■ PROBLEM TO WORK ON: Please repeat each line of text in the data below word for word, leaving the pictures out of your answer.

■ LISTED ENTRIES:
#####

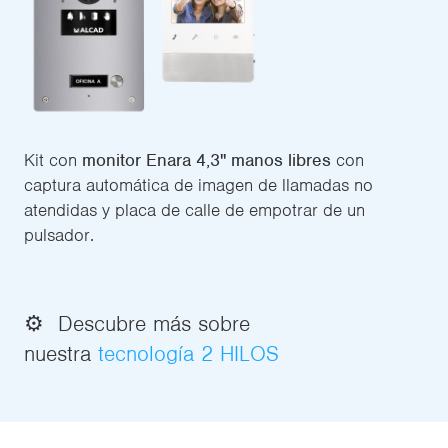
Kit con
monitor Enara 4,3" manos libres
con
captura automática de imagen de llamadas no
atendidas y placa de calle de empotrar de un
pulsador.
⚙️ Descubre más sobre
nuestra
tecnología 2 HILOS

#####

■ TASK RESPONSE:
Kit con
monitor Enara 4,3" manos libres
con
captura automática de imagen de llamadas no
atendidas y placa de calle de empotrar de un
pulsador.
⚙️ Descubre más sobre
nuestra
tecnología 2 HILOS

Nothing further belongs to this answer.